PROBLEM TO WORK ON - Rewrite all of the lines below, replacing every "Transcribe" with "Copy out" and keeping everything else the same.

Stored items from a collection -
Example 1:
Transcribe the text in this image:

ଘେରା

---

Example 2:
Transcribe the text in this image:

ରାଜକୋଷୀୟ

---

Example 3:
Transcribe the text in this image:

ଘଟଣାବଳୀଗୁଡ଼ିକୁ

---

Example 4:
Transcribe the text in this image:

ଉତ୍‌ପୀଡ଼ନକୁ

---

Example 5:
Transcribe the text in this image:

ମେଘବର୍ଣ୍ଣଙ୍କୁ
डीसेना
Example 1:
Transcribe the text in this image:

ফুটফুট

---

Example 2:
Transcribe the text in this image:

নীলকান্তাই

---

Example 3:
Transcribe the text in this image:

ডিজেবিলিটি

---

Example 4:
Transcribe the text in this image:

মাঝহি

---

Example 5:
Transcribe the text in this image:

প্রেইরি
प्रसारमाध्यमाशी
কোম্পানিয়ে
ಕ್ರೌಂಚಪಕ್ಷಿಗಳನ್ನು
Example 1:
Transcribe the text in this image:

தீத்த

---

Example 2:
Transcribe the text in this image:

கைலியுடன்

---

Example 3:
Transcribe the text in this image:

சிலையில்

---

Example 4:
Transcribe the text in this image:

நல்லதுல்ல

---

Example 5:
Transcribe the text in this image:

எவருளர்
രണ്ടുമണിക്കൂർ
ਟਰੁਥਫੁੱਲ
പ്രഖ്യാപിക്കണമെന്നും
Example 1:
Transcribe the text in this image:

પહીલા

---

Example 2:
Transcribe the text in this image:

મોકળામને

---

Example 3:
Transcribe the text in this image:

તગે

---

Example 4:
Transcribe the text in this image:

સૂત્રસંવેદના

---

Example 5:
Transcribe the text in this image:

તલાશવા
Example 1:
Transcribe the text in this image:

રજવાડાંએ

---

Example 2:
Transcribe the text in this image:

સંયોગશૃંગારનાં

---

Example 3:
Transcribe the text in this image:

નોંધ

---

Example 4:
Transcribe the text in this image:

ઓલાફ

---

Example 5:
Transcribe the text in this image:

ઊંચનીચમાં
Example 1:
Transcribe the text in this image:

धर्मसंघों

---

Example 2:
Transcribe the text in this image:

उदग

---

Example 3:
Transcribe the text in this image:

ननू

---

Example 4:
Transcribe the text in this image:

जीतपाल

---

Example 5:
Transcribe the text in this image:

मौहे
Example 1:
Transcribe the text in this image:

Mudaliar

OUTPUT OF THE TASK -
Example 1:
Copy out the text in this image:

ଘେରା

---

Example 2:
Copy out the text in this image:

ରାଜକୋଷୀୟ

---

Example 3:
Copy out the text in this image:

ଘଟଣାବଳୀଗୁଡ଼ିକୁ

---

Example 4:
Copy out the text in this image:

ଉତ୍‌ପୀଡ଼ନକୁ

---

Example 5:
Copy out the text in this image:

ମେଘବର୍ଣ୍ଣଙ୍କୁ
डीसेना
Example 1:
Copy out the text in this image:

ফুটফুট

---

Example 2:
Copy out the text in this image:

নীলকান্তাই

---

Example 3:
Copy out the text in this image:

ডিজেবিলিটি

---

Example 4:
Copy out the text in this image:

মাঝহি

---

Example 5:
Copy out the text in this image:

প্রেইরি
प्रसारमाध्यमाशी
কোম্পানিয়ে
ಕ್ರೌಂಚಪಕ್ಷಿಗಳನ್ನು
Example 1:
Copy out the text in this image:

தீத்த

---

Example 2:
Copy out the text in this image:

கைலியுடன்

---

Example 3:
Copy out the text in this image:

சிலையில்

---

Example 4:
Copy out the text in this image:

நல்லதுல்ல

---

Example 5:
Copy out the text in this image:

எவருளர்
രണ്ടുമണിക്കൂർ
ਟਰੁਥਫੁੱਲ
പ്രഖ്യാപിക്കണമെന്നും
Example 1:
Copy out the text in this image:

પહીલા

---

Example 2:
Copy out the text in this image:

મોકળામને

---

Example 3:
Copy out the text in this image:

તગે

---

Example 4:
Copy out the text in this image:

સૂત્રસંવેદના

---

Example 5:
Copy out the text in this image:

તલાશવા
Example 1:
Copy out the text in this image:

રજવાડાંએ

---

Example 2:
Copy out the text in this image:

સંયોગશૃંગારનાં

---

Example 3:
Copy out the text in this image:

નોંધ

---

Example 4:
Copy out the text in this image:

ઓલાફ

---

Example 5:
Copy out the text in this image:

ઊંચનીચમાં
Example 1:
Copy out the text in this image:

धर्मसंघों

---

Example 2:
Copy out the text in this image:

उदग

---

Example 3:
Copy out the text in this image:

ननू

---

Example 4:
Copy out the text in this image:

जीतपाल

---

Example 5:
Copy out the text in this image:

मौहे
Example 1:
Copy out the text in this image:

Mudaliar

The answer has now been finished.